(THE INPUT):
********************

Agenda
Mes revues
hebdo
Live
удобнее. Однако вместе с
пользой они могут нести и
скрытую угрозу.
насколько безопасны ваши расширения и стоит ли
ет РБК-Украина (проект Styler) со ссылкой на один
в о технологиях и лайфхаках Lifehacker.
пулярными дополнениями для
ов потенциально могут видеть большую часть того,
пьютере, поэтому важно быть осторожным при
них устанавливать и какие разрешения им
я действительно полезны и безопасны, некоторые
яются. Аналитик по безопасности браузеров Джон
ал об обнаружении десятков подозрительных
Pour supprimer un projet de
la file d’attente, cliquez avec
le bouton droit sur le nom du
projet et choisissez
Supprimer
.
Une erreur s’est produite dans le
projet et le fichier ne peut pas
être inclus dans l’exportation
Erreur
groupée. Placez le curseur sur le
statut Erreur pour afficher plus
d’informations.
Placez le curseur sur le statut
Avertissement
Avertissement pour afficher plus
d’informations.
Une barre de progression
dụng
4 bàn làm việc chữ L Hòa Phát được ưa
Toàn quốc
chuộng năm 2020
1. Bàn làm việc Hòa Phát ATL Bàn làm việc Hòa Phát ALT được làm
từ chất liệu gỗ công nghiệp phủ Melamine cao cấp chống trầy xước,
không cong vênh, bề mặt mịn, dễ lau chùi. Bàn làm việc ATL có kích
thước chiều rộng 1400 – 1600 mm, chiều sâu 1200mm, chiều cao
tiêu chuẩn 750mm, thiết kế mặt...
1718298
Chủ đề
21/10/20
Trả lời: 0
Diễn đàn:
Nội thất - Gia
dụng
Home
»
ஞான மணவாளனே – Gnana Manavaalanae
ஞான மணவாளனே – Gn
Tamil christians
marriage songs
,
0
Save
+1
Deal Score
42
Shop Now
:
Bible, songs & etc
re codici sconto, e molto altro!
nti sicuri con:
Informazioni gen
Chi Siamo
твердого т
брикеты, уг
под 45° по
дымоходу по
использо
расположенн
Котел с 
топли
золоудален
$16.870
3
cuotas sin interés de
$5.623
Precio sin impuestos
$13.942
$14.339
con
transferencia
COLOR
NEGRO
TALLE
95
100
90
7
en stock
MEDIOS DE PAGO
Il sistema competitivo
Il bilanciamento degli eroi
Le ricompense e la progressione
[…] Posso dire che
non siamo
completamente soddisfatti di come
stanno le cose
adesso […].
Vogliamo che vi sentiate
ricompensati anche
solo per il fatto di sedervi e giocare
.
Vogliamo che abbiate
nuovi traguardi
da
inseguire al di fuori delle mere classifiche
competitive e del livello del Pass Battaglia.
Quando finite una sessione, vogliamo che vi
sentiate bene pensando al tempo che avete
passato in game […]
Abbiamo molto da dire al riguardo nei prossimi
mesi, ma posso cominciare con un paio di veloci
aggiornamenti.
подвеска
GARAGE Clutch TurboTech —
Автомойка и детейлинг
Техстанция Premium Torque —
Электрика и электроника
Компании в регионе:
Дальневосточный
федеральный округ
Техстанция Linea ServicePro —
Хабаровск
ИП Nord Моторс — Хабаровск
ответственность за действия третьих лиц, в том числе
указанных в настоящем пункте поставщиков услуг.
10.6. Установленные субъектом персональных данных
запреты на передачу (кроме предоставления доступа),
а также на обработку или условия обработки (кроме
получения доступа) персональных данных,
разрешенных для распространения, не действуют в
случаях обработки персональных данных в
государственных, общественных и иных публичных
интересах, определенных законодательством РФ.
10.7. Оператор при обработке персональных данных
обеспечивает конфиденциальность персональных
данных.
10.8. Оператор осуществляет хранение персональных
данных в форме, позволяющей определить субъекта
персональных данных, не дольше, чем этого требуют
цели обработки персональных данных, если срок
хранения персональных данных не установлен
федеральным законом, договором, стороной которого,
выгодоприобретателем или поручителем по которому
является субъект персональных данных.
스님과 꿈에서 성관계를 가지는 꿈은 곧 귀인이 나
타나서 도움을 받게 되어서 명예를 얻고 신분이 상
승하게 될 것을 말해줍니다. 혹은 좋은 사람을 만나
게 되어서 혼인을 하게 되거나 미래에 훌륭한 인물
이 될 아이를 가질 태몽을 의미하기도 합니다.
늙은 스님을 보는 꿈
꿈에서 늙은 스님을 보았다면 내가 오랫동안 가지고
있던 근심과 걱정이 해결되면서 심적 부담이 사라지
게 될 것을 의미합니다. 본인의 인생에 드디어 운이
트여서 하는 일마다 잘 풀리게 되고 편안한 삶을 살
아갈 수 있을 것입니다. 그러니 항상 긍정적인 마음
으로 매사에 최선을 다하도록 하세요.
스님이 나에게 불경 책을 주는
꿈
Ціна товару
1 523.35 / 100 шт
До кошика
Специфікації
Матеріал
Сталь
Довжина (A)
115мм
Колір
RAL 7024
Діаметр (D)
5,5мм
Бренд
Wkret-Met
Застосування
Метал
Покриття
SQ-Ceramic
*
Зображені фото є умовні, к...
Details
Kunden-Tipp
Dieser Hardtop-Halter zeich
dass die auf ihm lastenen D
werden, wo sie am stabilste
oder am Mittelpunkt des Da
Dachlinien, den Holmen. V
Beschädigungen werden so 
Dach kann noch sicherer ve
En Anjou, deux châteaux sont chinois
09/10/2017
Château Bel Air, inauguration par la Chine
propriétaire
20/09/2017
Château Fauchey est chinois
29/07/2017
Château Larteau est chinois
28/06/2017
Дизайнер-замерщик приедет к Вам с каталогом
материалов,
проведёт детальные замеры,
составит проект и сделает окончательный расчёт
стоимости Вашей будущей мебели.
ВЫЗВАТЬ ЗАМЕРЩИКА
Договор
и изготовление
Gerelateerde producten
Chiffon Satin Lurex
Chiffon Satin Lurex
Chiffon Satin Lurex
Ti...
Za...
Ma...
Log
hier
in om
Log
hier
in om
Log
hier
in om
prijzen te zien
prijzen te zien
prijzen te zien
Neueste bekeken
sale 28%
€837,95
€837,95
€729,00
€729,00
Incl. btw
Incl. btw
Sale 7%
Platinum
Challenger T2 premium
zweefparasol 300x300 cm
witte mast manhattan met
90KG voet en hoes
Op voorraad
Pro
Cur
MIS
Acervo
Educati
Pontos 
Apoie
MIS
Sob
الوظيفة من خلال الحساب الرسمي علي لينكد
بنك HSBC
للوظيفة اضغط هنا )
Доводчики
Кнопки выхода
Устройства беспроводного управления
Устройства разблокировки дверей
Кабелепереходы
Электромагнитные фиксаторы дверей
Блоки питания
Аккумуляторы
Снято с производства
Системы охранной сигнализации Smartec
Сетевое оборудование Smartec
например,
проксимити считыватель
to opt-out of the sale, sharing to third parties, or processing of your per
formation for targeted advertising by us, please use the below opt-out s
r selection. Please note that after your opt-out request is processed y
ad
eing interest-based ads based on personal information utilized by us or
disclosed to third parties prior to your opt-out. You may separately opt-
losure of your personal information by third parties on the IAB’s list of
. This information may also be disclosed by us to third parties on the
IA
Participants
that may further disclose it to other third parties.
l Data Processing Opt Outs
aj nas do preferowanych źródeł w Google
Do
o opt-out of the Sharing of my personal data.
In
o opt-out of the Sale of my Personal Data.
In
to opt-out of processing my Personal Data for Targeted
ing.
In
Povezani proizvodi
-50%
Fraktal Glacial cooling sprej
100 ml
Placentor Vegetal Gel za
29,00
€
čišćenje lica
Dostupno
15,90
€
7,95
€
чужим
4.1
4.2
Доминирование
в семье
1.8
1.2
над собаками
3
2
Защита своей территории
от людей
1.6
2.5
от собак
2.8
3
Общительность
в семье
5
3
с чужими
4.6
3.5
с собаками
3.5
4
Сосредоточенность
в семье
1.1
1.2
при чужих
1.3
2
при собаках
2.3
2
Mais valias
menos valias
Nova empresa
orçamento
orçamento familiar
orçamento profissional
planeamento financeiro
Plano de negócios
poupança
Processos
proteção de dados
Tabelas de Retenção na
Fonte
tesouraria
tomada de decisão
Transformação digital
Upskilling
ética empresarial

********************

(PROBLEM DETAILS): Reproduce the data verbatim, from its first line up to and including the line that contains "groupée. Placez le curseur sur le".

(WRITTEN ANSWER):
Agenda
Mes revues
hebdo
Live
удобнее. Однако вместе с
пользой они могут нести и
скрытую угрозу.
насколько безопасны ваши расширения и стоит ли
ет РБК-Украина (проект Styler) со ссылкой на один
в о технологиях и лайфхаках Lifehacker.
пулярными дополнениями для
ов потенциально могут видеть большую часть того,
пьютере, поэтому важно быть осторожным при
них устанавливать и какие разрешения им
я действительно полезны и безопасны, некоторые
яются. Аналитик по безопасности браузеров Джон
ал об обнаружении десятков подозрительных
Pour supprimer un projet de
la file d’attente, cliquez avec
le bouton droit sur le nom du
projet et choisissez
Supprimer
.
Une erreur s’est produite dans le
projet et le fichier ne peut pas
être inclus dans l’exportation
Erreur
groupée. Placez le curseur sur le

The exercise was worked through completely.